(Records from a data collection)
■ ■ ■ ■ ■
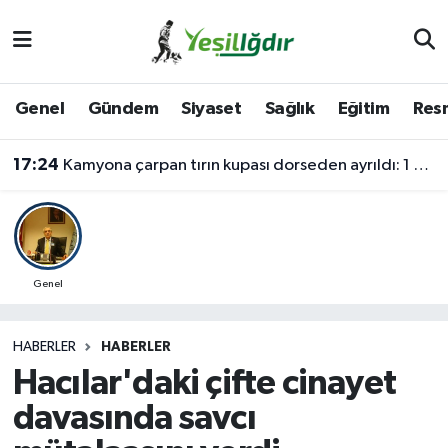
Iğdır Nöbetçi Eczaneler
Genel
Gündem
Siyaset
Sağlık
Eğitim
Resm
Iğdır Hava Durumu
17:24
Kamyona çarpan tırın kupası dorseden ayrıldı: 1 ağır yaralı
İğdir Namaz Vakitleri
Iğdır Trafik Yoğunluk Haritası
Süper Lig Puan Durumu ve Fikstür
Genel
Tüm Manşetler
HABERLER
HABERLER
Hacılar'daki çifte cinayet
Son Dakika Haberleri
davasında savcı
Haber Arşivi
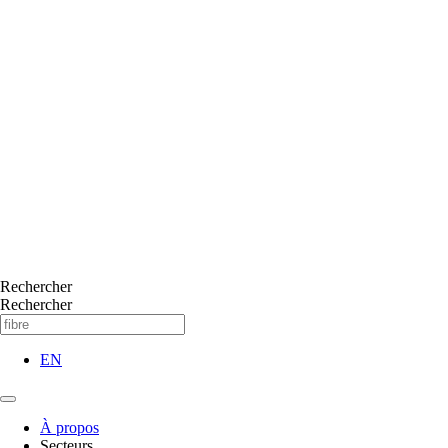
Rechercher
Rechercher
EN
À propos
Secteurs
■ ■ ■ ■ ■
■ ABOUT THIS TASK: Pull every line of text out of the material word for word, leaving the pictures out of your answer.

■ EXERCISE RESULT:
Iğdır Nöbetçi Eczaneler
Genel
Gündem
Siyaset
Sağlık
Eğitim
Resm
Iğdır Hava Durumu
17:24
Kamyona çarpan tırın kupası dorseden ayrıldı: 1 ağır yaralı
İğdir Namaz Vakitleri
Iğdır Trafik Yoğunluk Haritası
Süper Lig Puan Durumu ve Fikstür
Genel
Tüm Manşetler
HABERLER
HABERLER
Hacılar'daki çifte cinayet
Son Dakika Haberleri
davasında savcı
Haber Arşivi
Rechercher
Rechercher
EN
À propos
Secteurs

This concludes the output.